As LGBT people consider their relationship to the Church, our emphasis should be on invitation, welcome, and evangelization. We should be a manifestation of the Gospel and Kingdom by our commitment to charity, our desire for justice, and our constant desire to give praise and thanks to God in liturgy and Sacraments. The Church does not need to harp insistently on social teachings that wider society already knows, especially in a climate in which it seems to only further fuel the culture wars without necessarily informing and forming people. The impulse to catechize and shape should focus first on the kerygmatic truths of our faith and the grace of striving to live in Christ. None of this is the silver bullet that squares the tension of homosexual activity and same-sex unions with the teachings of the Church; continuing to engage with that remains a significant challenge for our community but should not deter efforts to strengthen our community together.

I am not the most vociferous and successful ally or advocate for LGBT people. I don’t know many LGBT people. I haven’t worked with or ministered with many LGBT people. But I admire the few with whom I’ve worked and value their trust, and I desire, though often imperfectly and incompletely, to do well by their witness.


1 The official statement from the bishop and his diocese can be found here. A news story covering the decree can be found here.



2 Fr. Jim is a prolific Catholic writer/commenter, and I have mixed feelings about his work. Sometimes, it feels like there’s a quantity over quality element to it. However, he does an excellent job in being visible, active, and accessible to Catholics and others alike on all kinds of media platforms (especially Twitter and Facebook). On the whole, I think his dogged work is an asset to the Church, and especially to its public image.
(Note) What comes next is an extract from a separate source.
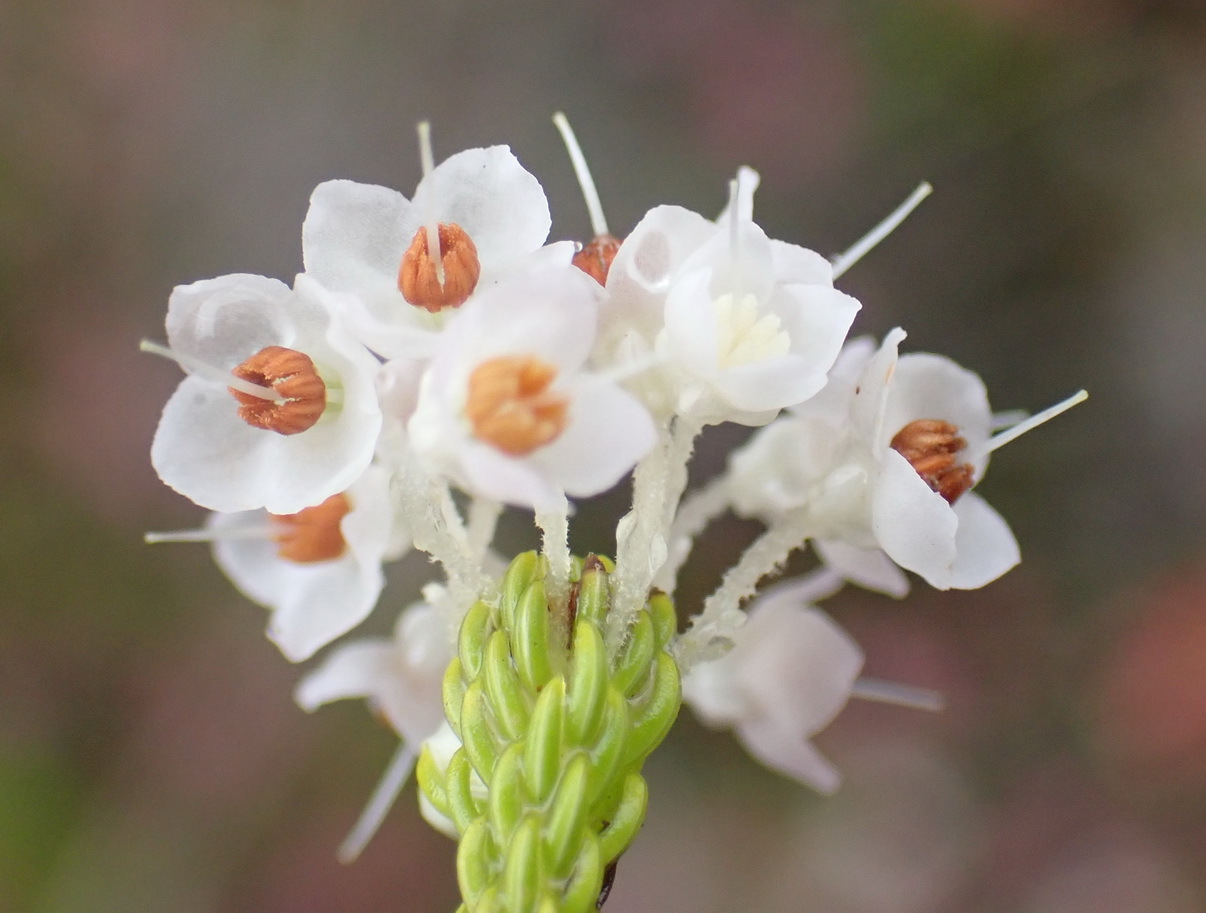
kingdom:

3 A few years ago, I expressed on the blog how the Church’s potential to acknowledge and consecrate same-sex unions would be more akin to Holy Orders than to Matrimony in the way that it celebrates service to the Church. I think same-sex couples can commit to each other in service in a way that resembles the selfless self-gift of an ordained person, even if it doesn’t reflect the procreative-and-unitive nature of the Sacrament of Matrimony.